> **Required work**
Write the listing out once more, identical to the original but without pictures.

> **Supplied data**
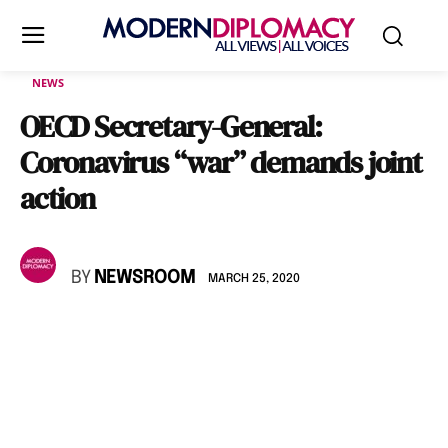
NEWS
OECD Secretary-General:
Coronavirus “war” demands joint
action
BY
NEWSROOM
MARCH 25, 2020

> **Answer space**
NEWS
OECD Secretary-General:
Coronavirus “war” demands joint
action
BY
NEWSROOM
MARCH 25, 2020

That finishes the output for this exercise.